Anne Hidalgo, maire de Paris depuis 2014, quittera ses fonctions en mars après deux mandats. Entrée en politique en 2001 comme première adjointe de Bertrand Delanoë, elle a marqué la ville par sa ténacité face aux oppositions. Son bilan, mêlé à celui de son prédécesseur, divise entre louanges pour son engagement écologique et critiques sur ses méthodes.
Anne Hidalgo intègre le Conseil de Paris en 2001, dans le sillage de l'élection de Bertrand Delanoë.

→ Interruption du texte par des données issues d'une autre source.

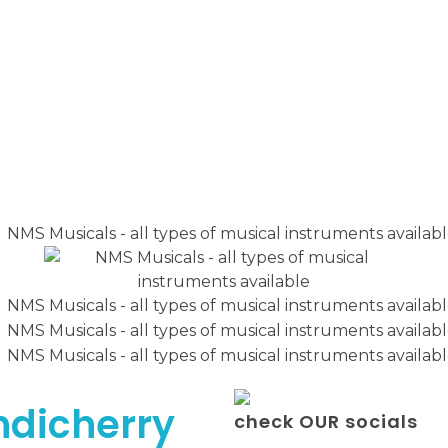
ndicherry
check OUR socials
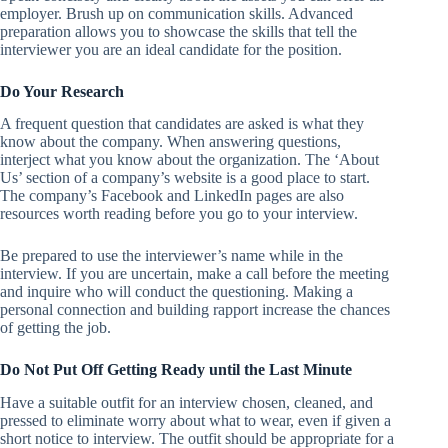
employer. Brush up on communication skills. Advanced
preparation allows you to showcase the skills that tell the
interviewer you are an ideal candidate for the position.
Do Your Research
A frequent question that candidates are asked is what they
know about the company. When answering questions,
interject what you know about the organization. The ‘About
Us’ section of a company’s website is a good place to start.
The company’s Facebook and LinkedIn pages are also
resources worth reading before you go to your interview.
Be prepared to use the interviewer’s name while in the
interview. If you are uncertain, make a call before the meeting
and inquire who will conduct the questioning. Making a
personal connection and building rapport increase the chances
of getting the job.
Do Not Put Off Getting Ready until the Last Minute
Have a suitable outfit for an interview chosen, cleaned, and
pressed to eliminate worry about what to wear, even if given a
short notice to interview. The outfit should be appropriate for a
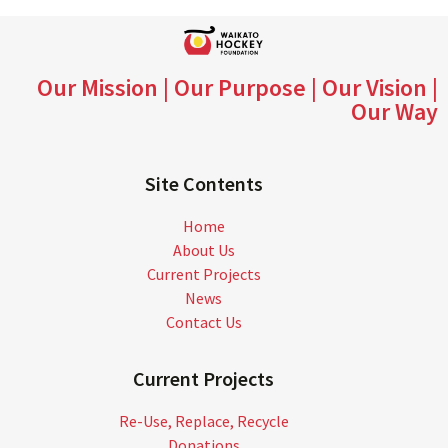
Our Mission | Our Purpose | Our Vision |
Our Way
Site Contents
Home
About Us
Current Projects
News
Contact Us
Current Projects
Re-Use, Replace, Recycle
Donations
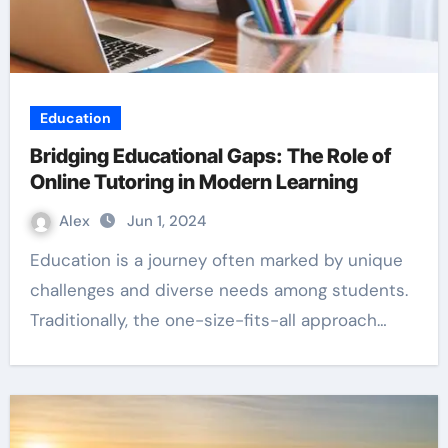
Education
Bridging Educational Gaps: The Role of
Online Tutoring in Modern Learning
Alex
Jun 1, 2024
Education is a journey often marked by unique
challenges and diverse needs among students.
Traditionally, the one-size-fits-all approach…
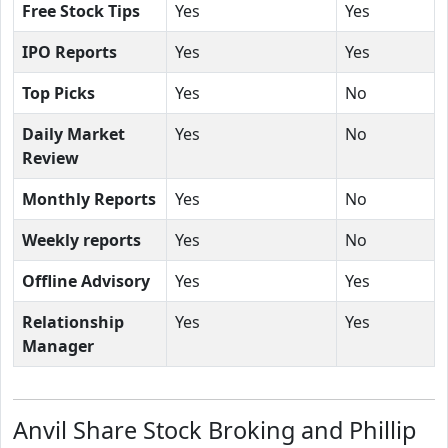
Free Stock Tips
Yes
Yes
IPO Reports
Yes
Yes
Top Picks
Yes
No
Daily Market
Yes
No
Review
Monthly Reports
Yes
No
Weekly reports
Yes
No
Offline Advisory
Yes
Yes
Relationship
Yes
Yes
Manager
Anvil Share Stock Broking and Phillip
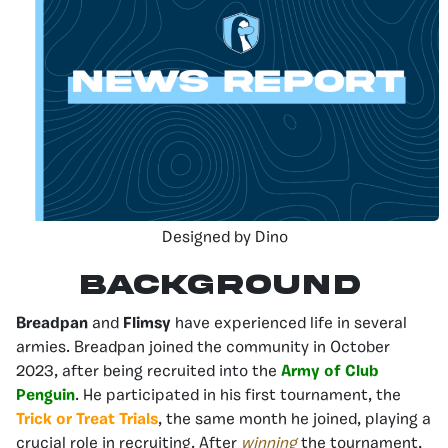
Designed by Dino
Background
Breadpan
and
Flimsy
have experienced life in several
armies. Breadpan joined the community in October
2023, after being recruited into the
Army of Club
Penguin
. He participated in his first tournament, the
Trick or Treat Trials
, the same month he joined, playing a
crucial role in recruiting. After
winning
the tournament,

Nommée immédiatement première adjointe, elle occupe ce poste jusqu'en 2014, date à laquelle elle succède à son mentor comme maire de la capitale. Au cours de ses deux mandats, la socialiste fait preuve d'une détermination notable, malgré des oppositions politiques intenses et des défis juridiques.
Ses partisans la décrivent comme la maire la plus courageuse de l'histoire de Paris, animée par des convictions solides. Ils saluent son volontarisme pour réduire la présence des voitures et lutter contre la pollution, visant à transformer la ville en un espace plus vert et respirable. À l'opposé, ses opposants la qualifient d'impostrice, accusant une incompétence masquée par des méthodes autoritaires. Ils reprochent à ses politiques, héritées en partie de l'ère Delanoë, des résultats décevants, prolongés sans réelle innovation.
La vérité semble nuancée, entre ces extrêmes. En quittant l'Hôtel de ville en mars, Hidalgo clos non seulement deux mandats, mais un quart de siècle de carrière politique parisienne. Son bilan s'entremêle inextricablement avec celui de Delanoë. De même, Emmanuel Grégoire, son premier adjoint de 2018 à 2024 et candidat socialiste pour l'union de la gauche (excluant La France insoumise), peine à se distancier de cet héritage lors de sa propre campagne.